El alcalde, quien se encuentra en su primer año de mandato, aprovechó la ocasión para hacer un llamamiento a los ciudadanos: “Decreto que todos los primeros y segundos fines de semana de mes haya caldereros y Carnavales, respectivamente. Y, como no, todos los días 20: ¡el Día de San Sebastián!” Estas declaraciones fueron recibidas con entusiasmo por los asistentes, quienes se habían congregado en el Ayuntamiento, en lugar de la tradicional Plaza de la Constitución, para presenciar el traspaso de poderes.
En este ambiente festivo, la diosa Momo, ahora acompañada de un séquito en el Hotel María Cristina, recibió la visita de sus seguidores, quienes desafiaron el sirimiri con música y disfraces. A pesar de las condiciones climáticas, el tuk tuk de la diosa no se adentró en la Parte Vieja, limitándose a recorrer el Boulevard, donde atrajo a numerosos participantes de todas las edades.

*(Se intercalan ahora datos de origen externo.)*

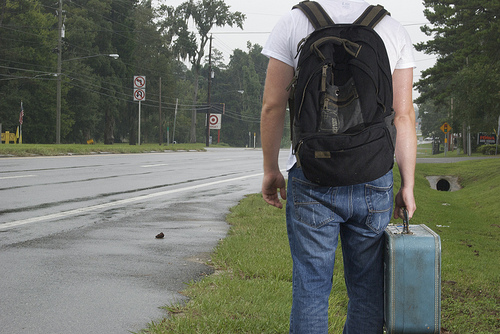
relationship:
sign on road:
[201, 107, 232, 146] [9, 131, 297, 309]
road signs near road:
[129, 73, 154, 150] [9, 131, 297, 309]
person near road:
[229, 0, 470, 333] [9, 131, 297, 309]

La entrega del bastón fue un momento destacado, ya que Jon Insausti instó a los donostiarras a transformar su ciudad en una gran pista de baile. “Por el clima estamos en el salón de plenos. Pero como sabéis, este edificio se construyó para ser un casino, y esta sala iba a ser la pista principal de baile”, recordó el alcalde, quien también celebró su reciente logro de cien días en el cargo.
En un tono humorístico, Momo presentó una serie de medidas que sorprendieron y divirtieron al público. Entre ellas, sugirió cambios imprevistos en el sentido de las calles, la imposición de radares para sancionar a los despistados, y la expropiación de ciertos pisos que no sean de primera residencia. Además, propuso cobrar un euro a los turistas por tomar fotografías de La Concha y la creación de un parque de atracciones, Pintxobentura, donde la atracción estrella sería un puesto de tartas de queso.
Sin embargo, la medida más celebrada fue la que instaba al alcalde a usar un casco de minero para evitar accidentes, lo que provocó risas en el público. La jornada culminará con la espera del desfile de Carnaval, donde se espera que la diosa Momo repita su milagro de mantener a raya la lluvia.
La celebración del carnaval en Donostia no solo representa una tradición cultural, sino que también refleja el espíritu comunitario de la ciudad, donde la alegría y la creatividad se entrelazan en un evento que congrega a personas de todas las edades. Las propuestas y el humor de Momo, como nueva alcaldesa, ofrecen una mirada fresca y divertida a los retos que enfrenta la ciudad, destacando la importancia de la participación ciudadana en la vida local.